You see when we go into town several things are sure to happen to us and all estimation about getting a job done are thrown out the window. In Crete we do things a bit differently. We are bred to stop and talk to every person we know; friends or acquaintances. Not some chit chat but a full conversation that covers places we might have visited and explored, work, the weather, our kids, their school, our crazy relatives, religion, the economy and of course politics. This can go on for a good 20 minutes before we part, making promises of a proper catch up, and by that I mean to sit down and discuss in greater detail all the above while dressed up for a night out having a drink and maybe complaining how expensive or not the drink is till you are exhausted talking.
Now consider the next person we meet while trying to get our first errand done. Again we stop and the conversations on the same topics ensue but the content changes because the person has changed. Another 20 minutes pass. We begin to panic a little but in the back of our mind we start to prioritise what is most important to do on the day. This gives us some peace. Then we bump into the next person. A small sense of urgency make us talk through the subjects a bit faster than the previous people but always with the promise of a proper catch up maybe some other day on a night out or with a long lunch on a Sunday. We feel we have won a small battle until we see the next person. The entire thing needs delicacy on how we dodge the less relevant topics while we take a few steps forward in order to show the urgency of our purpose. We part again with promises of a meet up thinking we’ve escaped the worst of it… but no. You see the next person that comes to talk to us now needs to become our champion and either follow us to where we have to go because it is now dangerously near closing time for most businesses or we just start to apologise a few times that it’s not them but time that is pressing on our side as a sense of real panic takes over. Hopefully the person understands and doesn’t think it was something they said or did. And we begin to walk a lot faster…
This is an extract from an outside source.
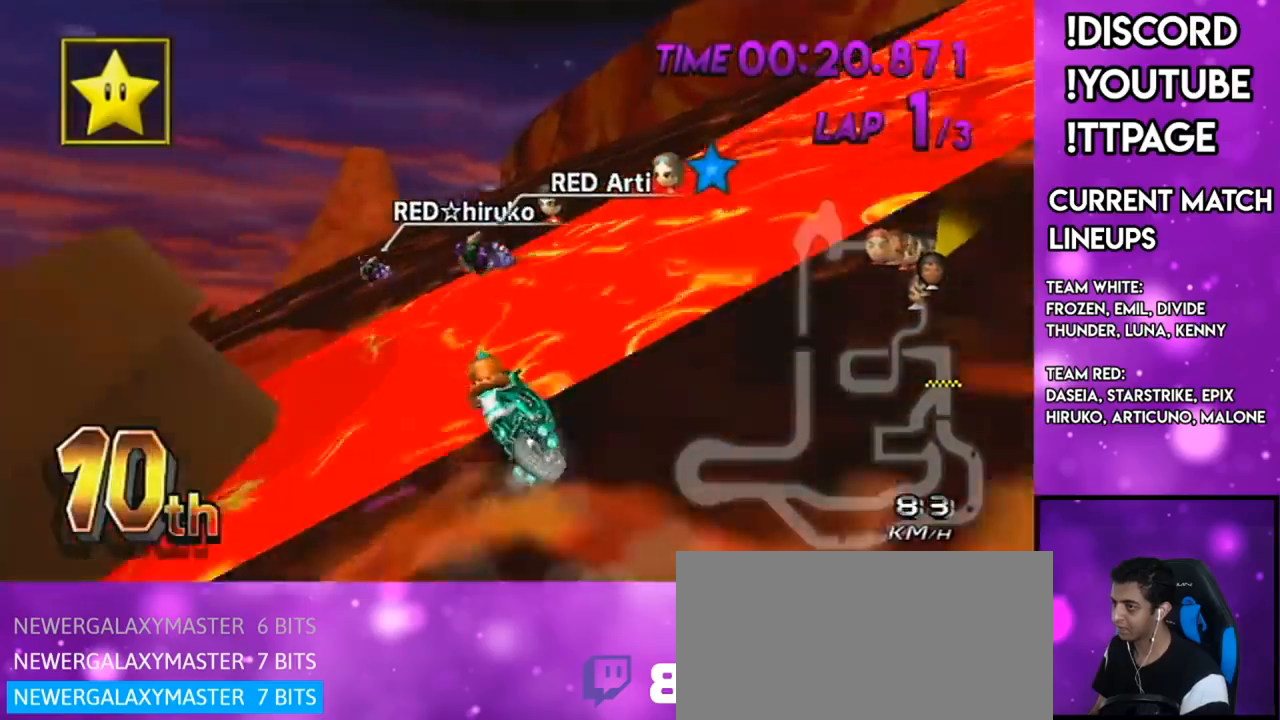
{"buttons": ["A", "X", "R1"], "left_stick": "left", "right_stick": "center", "events": [[234, "left_stick", "left"], [367, "X", "down"]]}
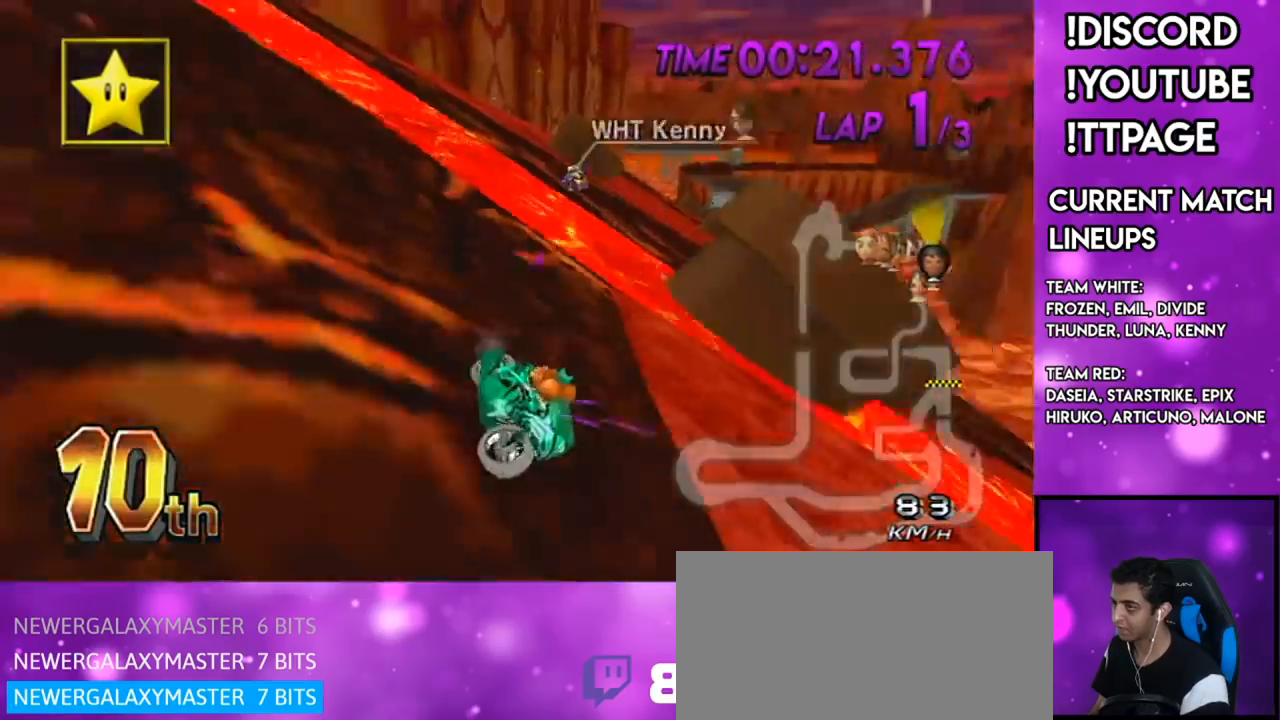
{"buttons": ["A", "R1"], "left_stick": "center", "right_stick": "center", "events": [[33, "X", "up"], [400, "left_stick", "center"]]}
We are so close to our destination and feel victorious when we get the first errand done. Our confidence builds up and we speed up to the next errand while we kind of pretend we are preoccupied with some papers we’re holding because we can see from afar another person we know. A few items are still on the list. We almost convince ourselves we can finish it off in one day. The exhilaration is almost certain. So we begin to build a strategy and think of all the places or cafes we might bump into a friend and try to avoid them. We have to act fast and maybe cross off one more item from the list. Now this is the most crucial moment. Closing business hours means lunch time. Lunch time means food.
Food means seeking a delicious bite to eat. If we are lucky to get away with that last item on the to-do list then it’s a successful day. But you see destiny has other plans for us. Our friends love us and they show it. So when they see us from afar and they are eating or having a drink you know it is all over. Whatever was left on the list to be done needs to be allocated for another day because it is certain we are going to get an invite to sit down to eat with them. Our stomach might be complaining in hunger too working against us. The food always looks good also which doesn’t help. So we succumb to our fate and all of a sudden whatever stress we felt washes off us like water and the hilarious thing about the whole affair is our friends complain they didn’t get all their errands done because they bumped into so many people they talked to also… but I love it. Because my soul feels happy that I’ve spoken to people I love even though an errand or two might need my attention the next day. We have a great sense of sociability, friendship and belonging than any other place I have visited in my life time and that me gives me hope that our sense of humanity is very strong on a planet so full of individuality.